Und es brennt lichterloh, zumindest, was die Leidenschaft der Akteure angeht. Barbara Dobrzanska verleiht der Norma stimmlich die geforderte Verzweiflung und Zerrissenheit, Janet Bartolova steht ihr als Adalgisa in nichts nach, und so gerät besonders ihr erstes Duett zu einem der Höhepunkte des Abends. Kairschan Scholdybajew versucht seine Erkrankung in den vorangegangenen Tagen tapfer zu überspielen, und wirklich gelingt ihm bis auf ein paar Einbrüche eine respektable Leistung. Erst in der Pause weist Intendant Michael Grosse auf den Durchhaltewillen des Pollione-Darstellers hin und erreicht so beim Publikum das gehörige Verständnis. Ob man in einer solchen Situation nicht tatsächlich lieber der Zweitbesetzung Platz macht, ist sicher eine Einzelfallentscheidung und soll hier auch nicht diskutiert werden. Andrew Nolen gibt den Oroveso eher unscheinbar, bleibt hinter seinen Möglichkeiten zurück. Lilia Tripodi und Hyun Ouk Cho fügen Clotilde und Flavio passend in das Gesamtgeschehen ein.
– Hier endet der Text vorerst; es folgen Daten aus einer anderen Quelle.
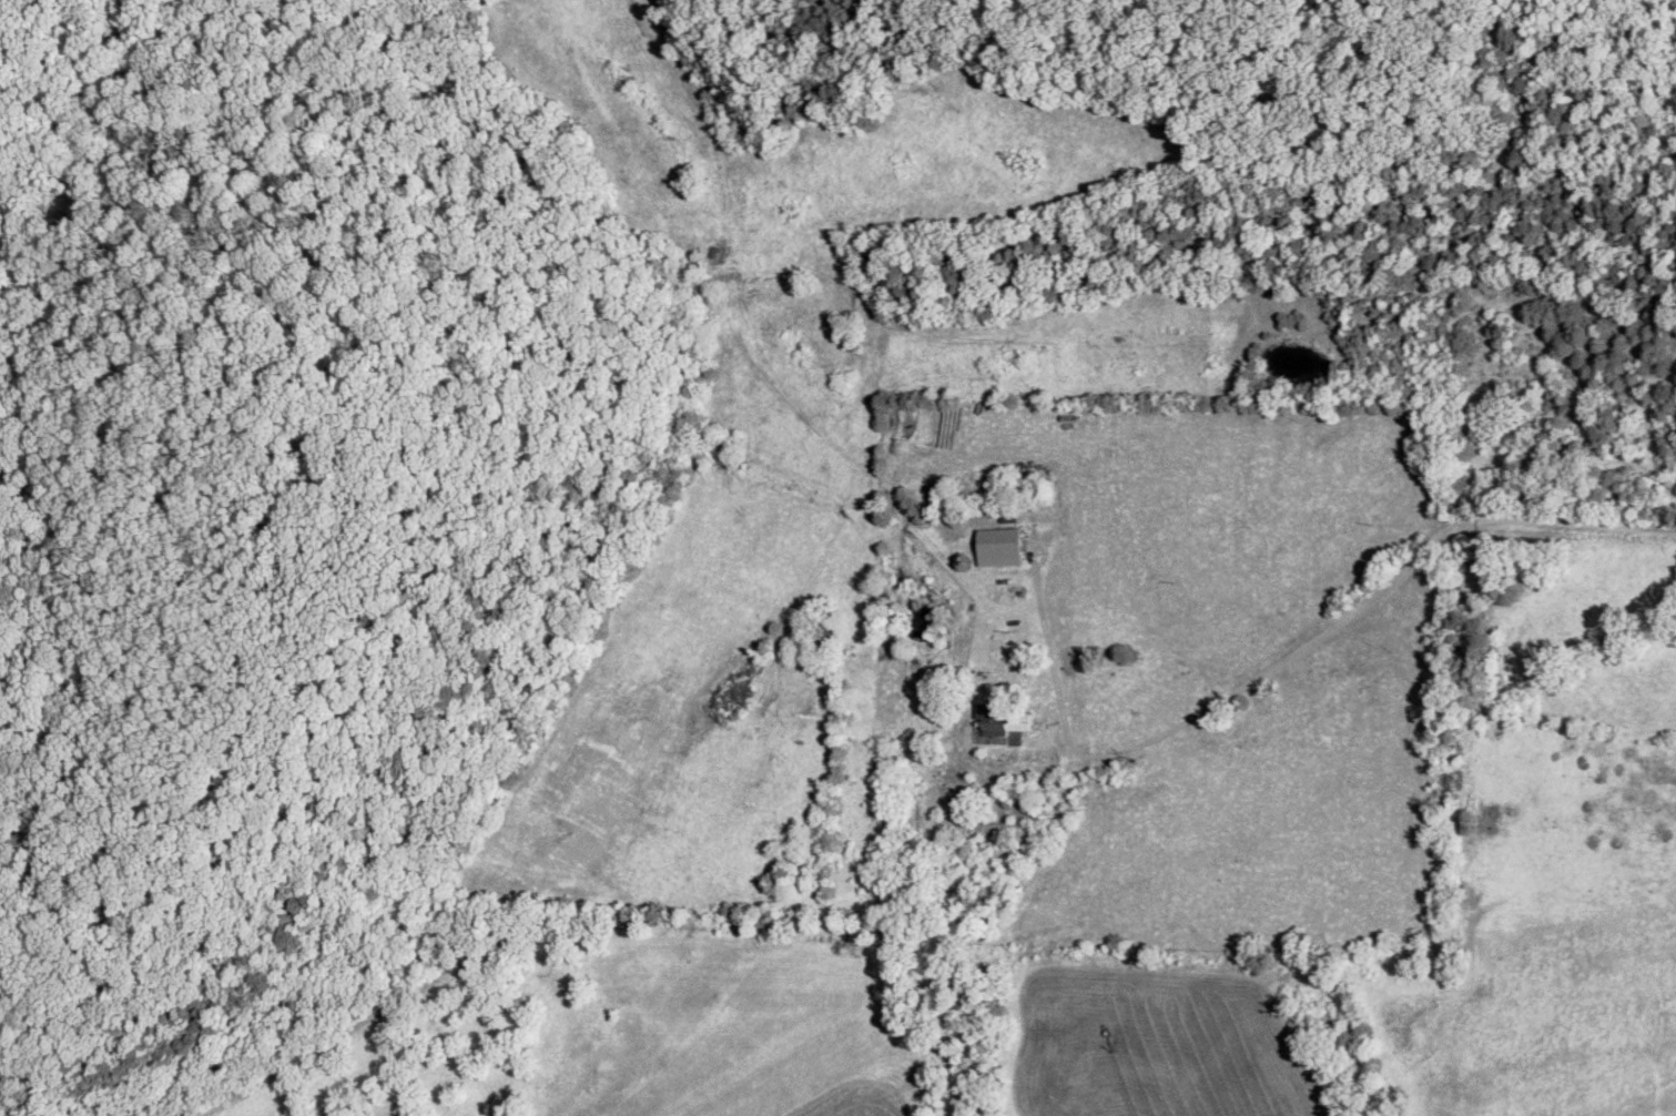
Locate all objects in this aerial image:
building: (998, 547)
road: (1350, 579)
building: (1000, 723)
Ein Sonderlob soll Chor und Extrachor des Hauses unter Maria Benyumova gelten. Kraftvoll, kämpferisch und auf den Punkt gibt man sich hier. Und wenn das Guerra! Guerra! ertönt, mag durch manchen Zuschauer noch einmal ein Ruck gegangen sein.

Die Niederrheinischen Sinfoniker lassen sich von Andreas Fellner mit Verve durch die Musik führen. Fellner verzichtet da, wo es dem Verständnis der Handlung nicht abträglich ist, schon mal darauf, jeder Stimme den Vortritt zu überlassen, setzt stattdessen lieber Akzente und trägt damit erheblich zum Gesamterfolg des Abends bei.

Und der Abend wird ein Erfolg. Dem Publikum wird bei aller Emotionalität der Geschichte vor allem ein Gefühl vermittelt: Bei etwas ganz Besonderem dabei gewesen zu sein. Dafür bedankt es sich mit Szenen- und Arienapplaus, würdigt die Gesamtleistung entsprechend. Wieder einmal hat das Theater Krefeld bewiesen, dass Erfolg keine Frage der Größe, sondern des Engagements ist. Bravo!